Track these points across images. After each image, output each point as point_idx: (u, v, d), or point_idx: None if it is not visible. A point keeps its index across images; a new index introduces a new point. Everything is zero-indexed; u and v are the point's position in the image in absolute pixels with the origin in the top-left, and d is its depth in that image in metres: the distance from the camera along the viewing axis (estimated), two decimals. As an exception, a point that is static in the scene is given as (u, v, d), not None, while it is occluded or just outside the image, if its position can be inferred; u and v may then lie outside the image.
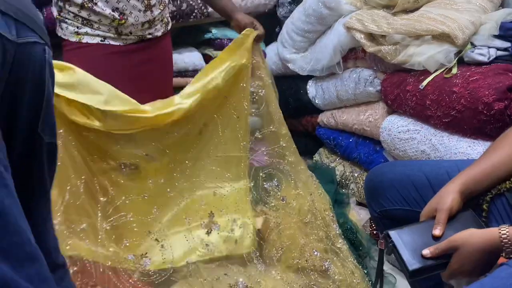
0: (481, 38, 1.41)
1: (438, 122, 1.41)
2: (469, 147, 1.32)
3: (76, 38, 1.34)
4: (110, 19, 1.33)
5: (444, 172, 1.02)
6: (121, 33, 1.37)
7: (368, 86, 1.72)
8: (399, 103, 1.56)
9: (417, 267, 0.83)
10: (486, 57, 1.36)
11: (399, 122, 1.56)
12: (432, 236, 0.86)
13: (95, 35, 1.35)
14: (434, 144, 1.41)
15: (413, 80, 1.51)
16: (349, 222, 1.66)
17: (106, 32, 1.35)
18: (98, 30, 1.35)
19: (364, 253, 1.59)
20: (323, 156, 2.06)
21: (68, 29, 1.34)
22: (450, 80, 1.38)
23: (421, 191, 1.03)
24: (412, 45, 1.51)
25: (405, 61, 1.51)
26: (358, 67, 1.80)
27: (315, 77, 2.00)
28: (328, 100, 1.93)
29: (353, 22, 1.66)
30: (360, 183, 1.83)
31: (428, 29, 1.45)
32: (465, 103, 1.30)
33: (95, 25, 1.34)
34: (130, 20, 1.36)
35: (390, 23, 1.57)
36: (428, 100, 1.42)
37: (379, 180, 1.11)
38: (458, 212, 0.89)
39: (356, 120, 1.79)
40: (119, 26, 1.35)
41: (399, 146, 1.54)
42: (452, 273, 0.82)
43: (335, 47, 1.78)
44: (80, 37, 1.34)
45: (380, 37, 1.60)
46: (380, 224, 1.15)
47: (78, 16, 1.32)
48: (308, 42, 1.97)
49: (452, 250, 0.81)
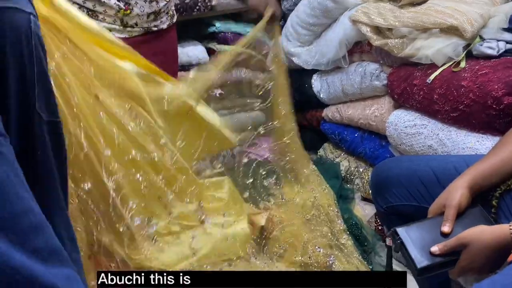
0: (490, 31, 1.39)
1: (445, 117, 1.39)
2: (478, 142, 1.30)
3: None
4: (115, 10, 1.32)
5: (452, 167, 1.00)
6: (126, 24, 1.36)
7: (374, 80, 1.70)
8: (405, 97, 1.54)
9: (426, 265, 0.81)
10: (495, 51, 1.34)
11: (405, 117, 1.54)
12: (440, 232, 0.84)
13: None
14: (442, 139, 1.39)
15: (420, 74, 1.49)
16: (354, 217, 1.65)
17: (112, 24, 1.35)
18: (104, 22, 1.34)
19: (369, 248, 1.59)
20: (327, 151, 2.05)
21: None
22: (458, 74, 1.36)
23: (428, 186, 1.02)
24: (419, 38, 1.48)
25: (412, 54, 1.49)
26: (364, 60, 1.78)
27: (320, 71, 1.98)
28: (333, 94, 1.91)
29: (359, 15, 1.64)
30: (365, 178, 1.82)
31: (436, 22, 1.43)
32: (473, 97, 1.28)
33: (100, 16, 1.33)
34: (136, 10, 1.35)
35: (396, 16, 1.55)
36: (435, 94, 1.40)
37: (386, 175, 1.10)
38: (467, 208, 0.88)
39: (361, 115, 1.78)
40: (125, 17, 1.34)
41: (405, 141, 1.52)
42: (461, 271, 0.81)
43: (340, 40, 1.76)
44: None
45: (387, 30, 1.58)
46: (386, 220, 1.13)
47: (83, 7, 1.32)
48: (313, 35, 1.95)
49: (461, 247, 0.80)
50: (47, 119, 0.66)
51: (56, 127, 0.69)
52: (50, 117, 0.67)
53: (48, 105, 0.66)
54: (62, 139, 0.72)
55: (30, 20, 0.61)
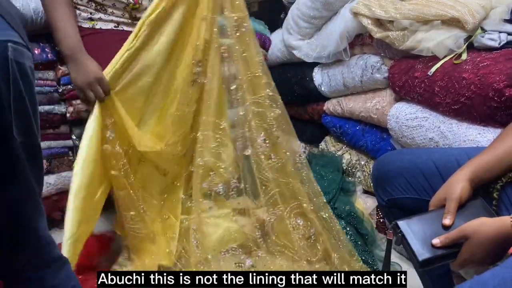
0: (492, 23, 1.38)
1: (447, 109, 1.38)
2: (479, 135, 1.29)
3: (90, 24, 1.33)
4: (124, 4, 1.32)
5: (453, 160, 1.00)
6: (135, 17, 1.36)
7: (375, 73, 1.70)
8: (407, 90, 1.54)
9: (427, 257, 0.82)
10: (497, 42, 1.33)
11: (407, 110, 1.54)
12: (442, 225, 0.84)
13: (109, 21, 1.34)
14: (443, 131, 1.39)
15: (421, 66, 1.48)
16: (356, 210, 1.66)
17: (120, 18, 1.34)
18: (112, 15, 1.33)
19: (371, 241, 1.59)
20: (329, 144, 2.05)
21: (81, 16, 1.33)
22: (459, 66, 1.35)
23: (430, 179, 1.02)
24: (420, 30, 1.48)
25: (414, 47, 1.49)
26: (365, 53, 1.78)
27: (321, 64, 1.98)
28: (335, 87, 1.91)
29: (360, 8, 1.63)
30: (366, 171, 1.82)
31: (437, 14, 1.42)
32: (475, 90, 1.28)
33: (109, 10, 1.33)
34: (144, 3, 1.34)
35: (397, 8, 1.54)
36: (436, 86, 1.40)
37: (387, 168, 1.10)
38: (468, 200, 0.88)
39: (363, 108, 1.77)
40: (133, 11, 1.34)
41: (407, 133, 1.52)
42: (462, 263, 0.81)
43: (341, 33, 1.75)
44: (94, 23, 1.33)
45: (388, 23, 1.57)
46: (388, 212, 1.14)
47: (91, 1, 1.31)
48: (314, 28, 1.94)
49: (462, 239, 0.80)
50: (24, 142, 0.70)
51: (32, 147, 0.73)
52: (27, 140, 0.70)
53: (25, 129, 0.69)
54: (38, 159, 0.76)
55: (6, 47, 0.62)
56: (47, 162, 1.66)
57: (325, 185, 1.74)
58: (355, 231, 1.59)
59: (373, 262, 1.50)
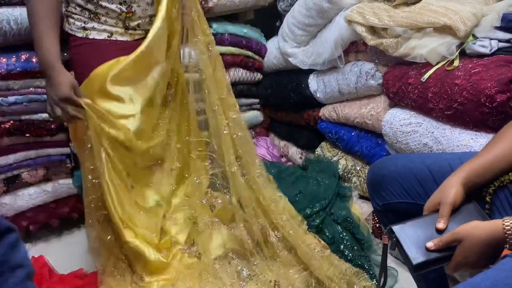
0: (483, 30, 1.40)
1: (440, 115, 1.40)
2: (472, 140, 1.31)
3: (83, 34, 1.34)
4: (117, 13, 1.33)
5: (446, 164, 1.02)
6: (128, 26, 1.37)
7: (369, 80, 1.72)
8: (401, 96, 1.55)
9: (421, 261, 0.83)
10: (488, 49, 1.36)
11: (401, 115, 1.56)
12: (436, 229, 0.86)
13: (102, 30, 1.34)
14: (437, 136, 1.41)
15: (414, 73, 1.50)
16: (352, 215, 1.67)
17: (113, 26, 1.35)
18: (105, 24, 1.34)
19: (368, 246, 1.60)
20: (325, 150, 2.06)
21: (75, 24, 1.34)
22: (452, 73, 1.37)
23: (423, 184, 1.03)
24: (413, 37, 1.50)
25: (407, 54, 1.51)
26: (360, 60, 1.80)
27: (316, 71, 2.00)
28: (330, 94, 1.93)
29: (354, 15, 1.65)
30: (362, 176, 1.83)
31: (429, 21, 1.45)
32: (467, 96, 1.30)
33: (102, 19, 1.33)
34: (138, 12, 1.36)
35: (391, 15, 1.56)
36: (430, 92, 1.42)
37: (382, 173, 1.11)
38: (462, 204, 0.89)
39: (358, 114, 1.79)
40: (127, 20, 1.35)
41: (401, 139, 1.54)
42: (456, 266, 0.82)
43: (336, 40, 1.77)
44: (87, 33, 1.34)
45: (382, 30, 1.59)
46: (383, 217, 1.15)
47: (84, 10, 1.32)
48: (309, 35, 1.96)
49: (456, 242, 0.81)
50: None
51: None
52: None
53: None
54: None
55: None
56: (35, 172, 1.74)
57: (321, 190, 1.75)
58: (352, 236, 1.60)
59: (369, 267, 1.51)
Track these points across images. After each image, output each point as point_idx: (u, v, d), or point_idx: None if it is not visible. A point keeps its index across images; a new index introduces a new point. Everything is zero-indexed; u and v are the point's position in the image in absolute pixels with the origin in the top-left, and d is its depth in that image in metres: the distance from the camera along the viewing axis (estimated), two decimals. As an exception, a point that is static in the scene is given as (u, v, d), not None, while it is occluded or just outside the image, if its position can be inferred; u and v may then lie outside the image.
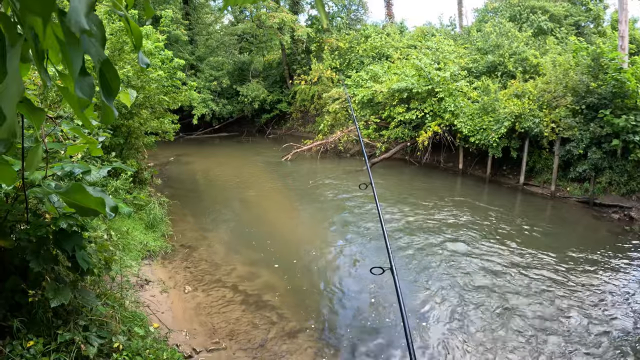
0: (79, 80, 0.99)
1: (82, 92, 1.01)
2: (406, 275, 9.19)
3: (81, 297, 4.51)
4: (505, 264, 9.82)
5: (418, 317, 7.64)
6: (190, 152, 23.93)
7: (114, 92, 1.20)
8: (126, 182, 9.91)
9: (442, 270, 9.44)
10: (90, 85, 1.04)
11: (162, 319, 6.76)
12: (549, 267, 9.73)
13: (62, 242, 3.97)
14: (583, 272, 9.59)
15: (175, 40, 27.43)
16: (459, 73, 20.86)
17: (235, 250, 10.48)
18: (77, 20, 0.84)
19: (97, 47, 1.06)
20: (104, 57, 1.11)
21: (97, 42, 1.06)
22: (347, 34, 31.03)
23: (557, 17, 27.65)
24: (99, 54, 1.08)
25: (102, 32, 1.07)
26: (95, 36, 1.03)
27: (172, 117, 14.25)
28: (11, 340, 3.80)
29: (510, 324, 7.47)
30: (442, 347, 6.87)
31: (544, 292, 8.63)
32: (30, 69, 1.46)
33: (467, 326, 7.39)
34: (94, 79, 1.08)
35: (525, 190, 16.82)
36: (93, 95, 1.06)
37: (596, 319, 7.70)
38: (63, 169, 3.92)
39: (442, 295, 8.40)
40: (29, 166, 2.56)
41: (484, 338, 7.09)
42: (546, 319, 7.67)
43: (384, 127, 21.78)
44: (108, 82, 1.17)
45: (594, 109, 15.19)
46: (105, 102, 1.16)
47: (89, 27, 0.88)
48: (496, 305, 8.04)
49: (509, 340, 7.06)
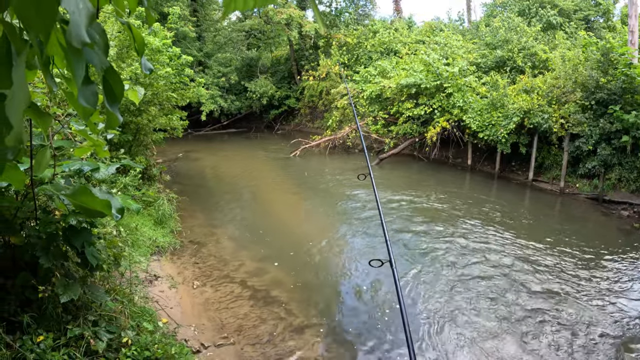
0: (82, 90, 1.02)
1: (86, 101, 1.04)
2: (413, 269, 9.19)
3: (90, 293, 4.57)
4: (511, 259, 9.80)
5: (421, 311, 7.66)
6: (198, 149, 23.99)
7: (118, 98, 1.23)
8: (135, 178, 9.99)
9: (447, 265, 9.44)
10: (93, 93, 1.07)
11: (170, 314, 6.82)
12: (557, 264, 9.70)
13: (71, 239, 4.02)
14: (591, 269, 9.55)
15: (183, 37, 27.49)
16: (468, 68, 20.75)
17: (243, 246, 10.53)
18: (78, 33, 0.86)
19: (100, 55, 1.09)
20: (107, 65, 1.14)
21: (100, 50, 1.08)
22: (355, 29, 30.93)
23: (566, 12, 27.40)
24: (102, 62, 1.10)
25: (104, 40, 1.09)
26: (97, 44, 1.06)
27: (181, 113, 14.32)
28: (21, 335, 3.86)
29: (514, 318, 7.47)
30: (447, 340, 6.89)
31: (550, 289, 8.61)
32: (36, 74, 1.49)
33: (472, 318, 7.39)
34: (97, 86, 1.11)
35: (534, 186, 16.74)
36: (97, 103, 1.09)
37: (604, 317, 7.68)
38: (72, 167, 3.97)
39: (447, 289, 8.40)
40: (37, 168, 2.60)
41: (488, 331, 7.09)
42: (554, 315, 7.66)
43: (393, 122, 21.73)
44: (112, 88, 1.20)
45: (603, 105, 15.08)
46: (109, 109, 1.19)
47: (90, 40, 0.90)
48: (502, 301, 8.03)
49: (514, 334, 7.06)
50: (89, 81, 1.03)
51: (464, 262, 9.63)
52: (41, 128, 1.79)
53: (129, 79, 10.51)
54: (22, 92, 0.98)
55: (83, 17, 0.89)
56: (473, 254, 10.04)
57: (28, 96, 0.99)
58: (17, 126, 0.95)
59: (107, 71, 1.16)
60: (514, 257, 9.94)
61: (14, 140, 0.97)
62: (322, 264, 9.67)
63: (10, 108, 0.94)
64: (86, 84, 1.02)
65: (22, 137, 1.01)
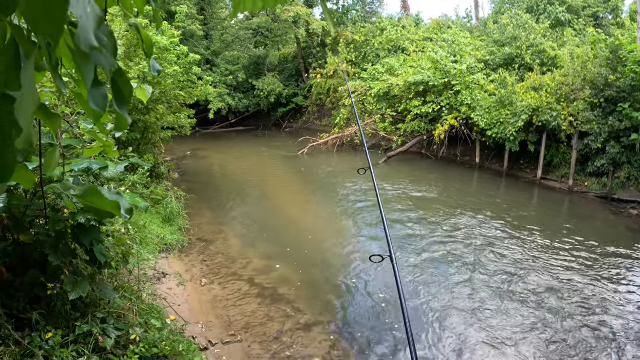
0: (91, 92, 1.02)
1: (96, 105, 1.04)
2: (420, 265, 9.18)
3: (99, 290, 4.59)
4: (519, 258, 9.77)
5: (426, 307, 7.65)
6: (206, 147, 24.05)
7: (127, 99, 1.23)
8: (143, 176, 10.02)
9: (454, 262, 9.43)
10: (103, 95, 1.07)
11: (178, 312, 6.85)
12: (564, 263, 9.66)
13: (80, 237, 4.03)
14: (600, 268, 9.50)
15: (190, 36, 27.57)
16: (476, 66, 20.67)
17: (251, 243, 10.56)
18: (87, 38, 0.87)
19: (109, 57, 1.09)
20: (115, 67, 1.14)
21: (109, 52, 1.08)
22: (363, 27, 30.89)
23: (575, 9, 27.24)
24: (110, 64, 1.11)
25: (113, 42, 1.10)
26: (106, 47, 1.07)
27: (189, 111, 14.37)
28: (30, 332, 3.89)
29: (521, 316, 7.44)
30: (456, 338, 6.88)
31: (557, 287, 8.57)
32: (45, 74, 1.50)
33: (480, 316, 7.38)
34: (107, 88, 1.12)
35: (543, 184, 16.66)
36: (107, 105, 1.09)
37: (613, 316, 7.65)
38: (81, 165, 4.00)
39: (453, 284, 8.39)
40: (47, 168, 2.62)
41: (498, 330, 7.08)
42: (562, 315, 7.62)
43: (401, 120, 21.71)
44: (120, 90, 1.21)
45: (612, 103, 14.98)
46: (118, 111, 1.20)
47: (99, 43, 0.91)
48: (509, 298, 8.01)
49: (522, 332, 7.04)
50: (98, 83, 1.03)
51: (471, 260, 9.60)
52: (50, 129, 1.80)
53: (137, 77, 10.55)
54: (31, 95, 0.99)
55: (92, 21, 0.89)
56: (480, 252, 10.01)
57: (37, 99, 1.00)
58: (26, 129, 0.96)
59: (115, 73, 1.17)
60: (519, 255, 9.90)
61: (23, 142, 0.98)
62: (330, 261, 9.68)
63: (20, 111, 0.94)
64: (96, 87, 1.03)
65: (31, 140, 1.02)
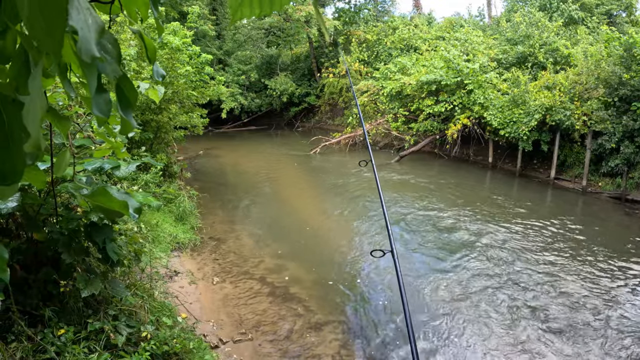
- - - - -
[Work request] Without any pictures, output exactly the lines from the start of the material through the line that contains "22: (450, 80, 1.38)", and only those.

[Solution to this problem]
Track these points across images. After each image, output each point as point_idx: (u, v, d), or point_idx: None if it is not visible. A point keeps its index across images; a new index introduces a new point. Everything is zero-indexed; u and v are the point's position in the image in absolute pixels with the origin in the top-left, and d is its depth in that image in metres: the distance from the camera along the viewing axis (estimated), two decimals. As an exception, a point that is static in the scene is given as (u, v, d), not None, while it is occluded or just outside the image, if its position can be inferred; u and v may then lie outside the image.
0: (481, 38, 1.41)
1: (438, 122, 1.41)
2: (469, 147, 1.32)
3: (76, 38, 1.34)
4: (110, 19, 1.33)
5: (444, 172, 1.02)
6: (121, 33, 1.37)
7: (368, 86, 1.72)
8: (399, 103, 1.56)
9: (417, 267, 0.83)
10: (486, 57, 1.36)
11: (399, 122, 1.56)
12: (432, 236, 0.86)
13: (95, 35, 1.35)
14: (434, 144, 1.41)
15: (413, 80, 1.51)
16: (349, 222, 1.66)
17: (106, 32, 1.35)
18: (98, 30, 1.35)
19: (364, 253, 1.59)
20: (323, 156, 2.06)
21: (68, 29, 1.34)
22: (450, 80, 1.38)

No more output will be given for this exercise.